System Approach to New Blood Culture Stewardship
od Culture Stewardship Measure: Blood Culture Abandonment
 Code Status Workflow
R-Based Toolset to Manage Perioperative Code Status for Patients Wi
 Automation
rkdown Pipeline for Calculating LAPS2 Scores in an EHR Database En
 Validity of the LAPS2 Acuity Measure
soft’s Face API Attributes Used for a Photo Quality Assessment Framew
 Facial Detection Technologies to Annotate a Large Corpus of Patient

════════

◆ TASK DIRECTIONS ◆
The string "Status" may appear in the entries. Say how many lines contain it, as a bare number.

◆ RESPONSE TO THIS EXERCISE ◆
2